§ **Action item a**:
According to the page extract on PostgreSQL data types, how are the values of an enumerated type specified?

§ **Page extract**:
COMP9315 24T1 Prac Exercise 04
Adding New Data Types to PostgreSQL
DBMS Implementation

Aims

This exercise aims to get you to:

You ought to get it done before the end of week 3.

Background

One thing that PostgreSQL does better than many other DBMSs, is to provide well-defined and relatively easy-to-use mechanisms for adding new data types. PostgreSQL's view of data types is the standard abstract data type view; a type is a domain of values and a collection of operators on those values. In addition, the existence of an ordering on the values of a data type and operations that use the ordering allow indexes to be built on attributes of that type. PostgreSQL has several distinct kinds of types:

base types
defined via C functions, and providing genuine new data types; built-in types such as integer, date and varchar(n) are base types; users can also define new base types;

domains
data types based on a constrained version of an existing data type;

enumerated types
defined by enumerating the values of the type; values are specified as a list of strings, and an ordering is defined on the values based on the order they appear in the list;

composite types
these are essentially tuple types; a composite type is composed of a collection of named fields, where the fields can have different types; a composite type is created implicitly whenever a table is defined, but composite types can also be defined without the need for a table;

polymorphic types
define classes of types (e.g. anyarray), and are used primarily in the definition of polymorphic functions;

pseudo-types
special types (such as trigger) used internally by the system; polymorphic types are also considered to be pseudo-types.

§ **Action item b**:
In the records, rewrite the stretch from the line containing "Where do Valor" through the end of the records, changing "first cross" to "first intersect" and leaving everything else as it is.

§ **Chart-based quiz items**:
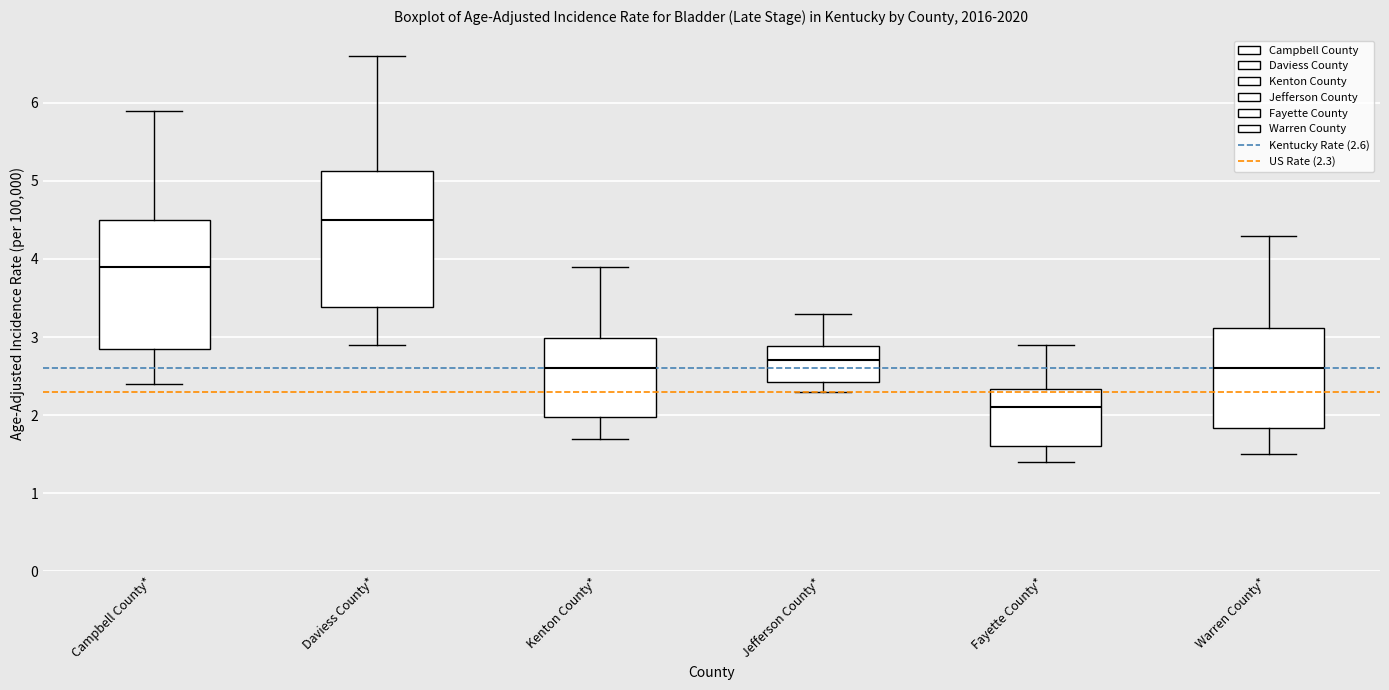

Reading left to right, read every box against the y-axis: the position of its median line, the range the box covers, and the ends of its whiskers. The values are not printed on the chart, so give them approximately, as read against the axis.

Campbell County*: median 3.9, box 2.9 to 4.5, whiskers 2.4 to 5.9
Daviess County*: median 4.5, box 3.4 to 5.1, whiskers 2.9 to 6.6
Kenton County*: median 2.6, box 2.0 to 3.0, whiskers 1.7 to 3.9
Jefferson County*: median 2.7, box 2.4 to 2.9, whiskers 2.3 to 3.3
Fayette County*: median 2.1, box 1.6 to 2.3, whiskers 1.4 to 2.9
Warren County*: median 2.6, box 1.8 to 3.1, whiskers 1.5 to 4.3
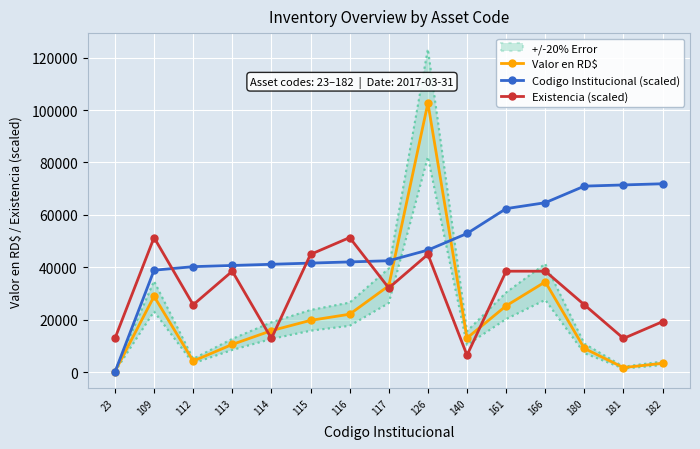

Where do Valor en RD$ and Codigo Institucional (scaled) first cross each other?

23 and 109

§ **Task solution a**:
As a list of strings.

§ **Task solution b**:
Where do Valor en RD$ and Codigo Institucional (scaled) first intersect each other?

23 and 109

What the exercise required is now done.